- ACTION ITEM -
Filter the records below down to lines containing "outer".

(Data items)
——————————

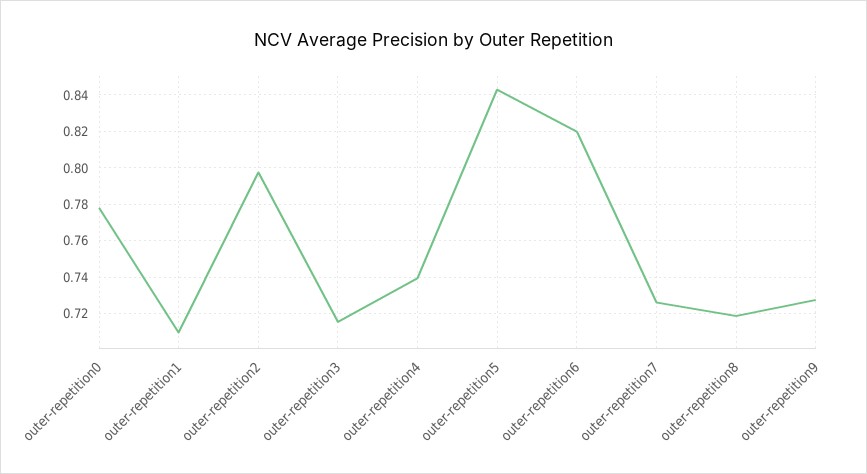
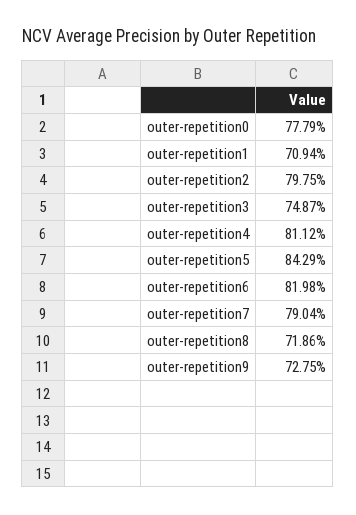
outer-repetition3: 0.715 -> 0.7487
outer-repetition4: 0.74 -> 0.8112
outer-repetition7: 0.725 -> 0.7904

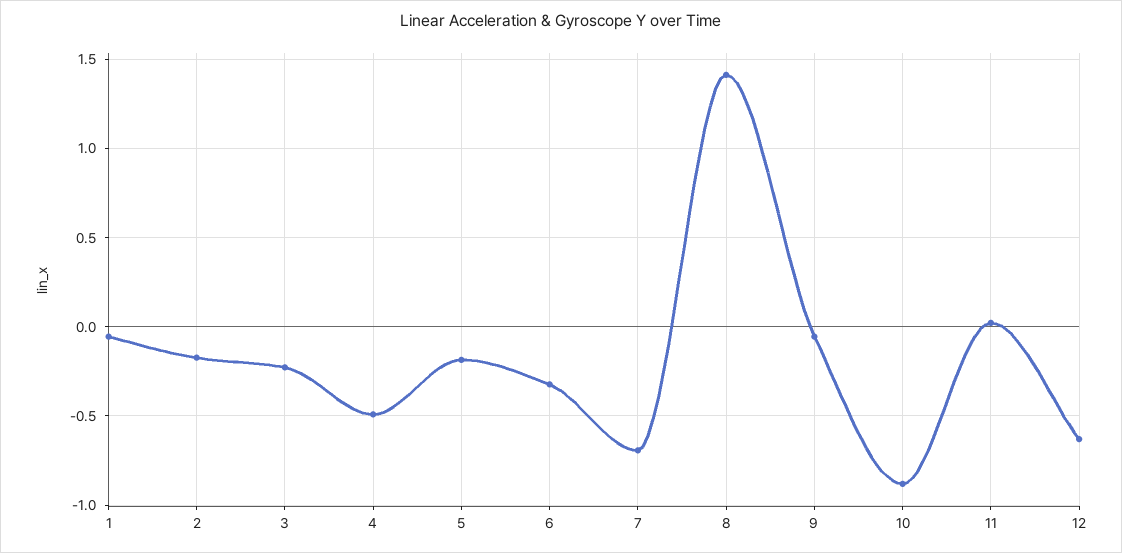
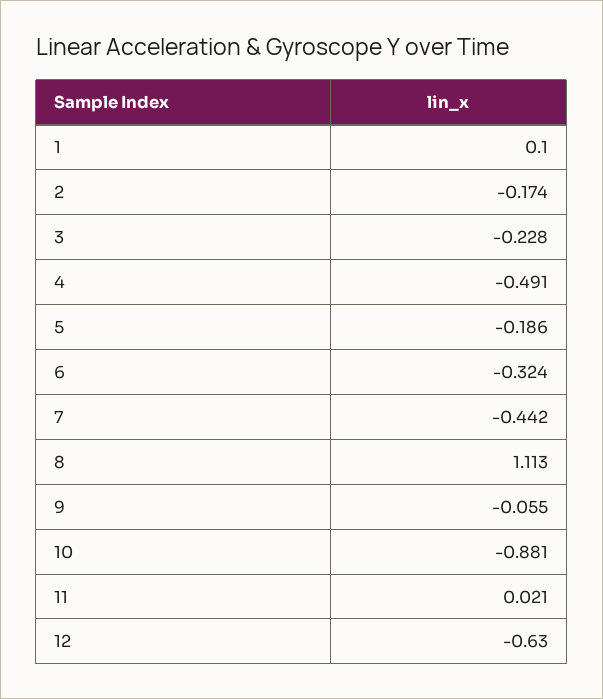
1: -0.05 -> 0.1
7: -0.7 -> -0.442
8: 1.4 -> 1.113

——————————

- ANSWER TO THIS TASK -
outer-repetition3: 0.715 -> 0.7487
outer-repetition4: 0.74 -> 0.8112
outer-repetition7: 0.725 -> 0.7904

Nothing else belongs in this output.